I mean, I’m all for EV, but my car is over fifteen years old and still cranks every single time. Gets almost 40 to the gallon. Yeah, the resale is shit, but if I drive it until the wheels fall off, I don’t have to worry about that.
Their argument was valid other than their martyr complex
It really isn’t.
The whole point of the crate motor vs battery pack was it’s ridiculous to compare the cost of a new battery vs a used engine. If you blow an engine in a regular car it’s replaced with s used one, even if it’s covered by warranty. Used battery packs will get cheaper with time, especially 8 years from now when the warranty on a new EV is done.
Good for you that your car hasn’t broken yet.

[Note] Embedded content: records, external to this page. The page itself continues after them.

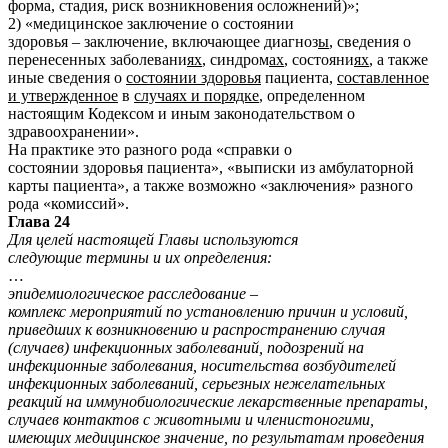
форма, стадия, риск возникновения осложнений)»;
2) «медицинское заключение о состоянии
здоровья – заключение, включающее диагноз
ы
, сведения о
перенесенных заболевани
ях
, синдром
ах
, состояни
ях
, а также
иные сведения о
состоянии здоровья
пациента,
составленное
и утвержденное
в
случаях и порядке
, определенном
настоящим Кодексом и иным законодательством о
здравоохранении».
На практике это разного рода «справки о
состоянии здоровья пациента», «выписки из амбулаторной
карты пациента», а также возможно «заключения» разного
рода «комиссий».
Глава 24
Для целей настоящей Главы используются
следующие термины и их определения:
…
эпидемиологическое расследование –
комплекс мероприятий по установлению причин и условий,
приведших к возникновению и распространению случая
(случаев) инфекционных заболеваний, подозрений на
инфекционные заболевания, носительства возбудителей
инфекционных заболеваний, серьезных нежелательных
реакций на иммунобиологические лекарственные препараты,
случаев контактов с животными и членистоногими,
имеющих медицинское значение, по результатам проведения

I have a friend who got a bad transmission in her Subaru, it was replaced after something like 500 miles. Are you claiming that every new ICE vehicle that had ever been sold have had 100% working drive trains for the entirety of the restraint period?
Or are you comparing your anecdotal experience with a FUD news story about one person who had a lemon of a vehicle that happened to be electric
You can buy a model 3 that goes 0-60 in 3.1 seconds, right now, on their website under 40k after tax rebate. Go look. Under existing inventory. All prices exclude the 7500 credit.
Are you claiming GM never made a lemon? That no car, ever, in the history of their company, was sold with a bad motor?
And stop it. You’re comparing the cost of a new battery now vs what the cost of a used battery will be in 8 years. Claiming that technology doesn’t get cheaper is absurd. You can buy a used Nissan leaf battery for $3,700.
https://www.partrequest.com/catalog/electric-vehicle-batteries/nissan/nissan-leaf
What I seem to see most on Lemmy is split 50/50 between “EVs are way worse than cars because they are heavy and have tires and tire particulates are FAR worse than tailpipe emissions, and ICE vehicles weigh nothing and don’t have tires anyway” and “EVs are cars and cars are the devil - if you don’t live in a city center and use a bike exclusively you might as well be slaughtering children by the hundreds, because there is literally no moral difference.”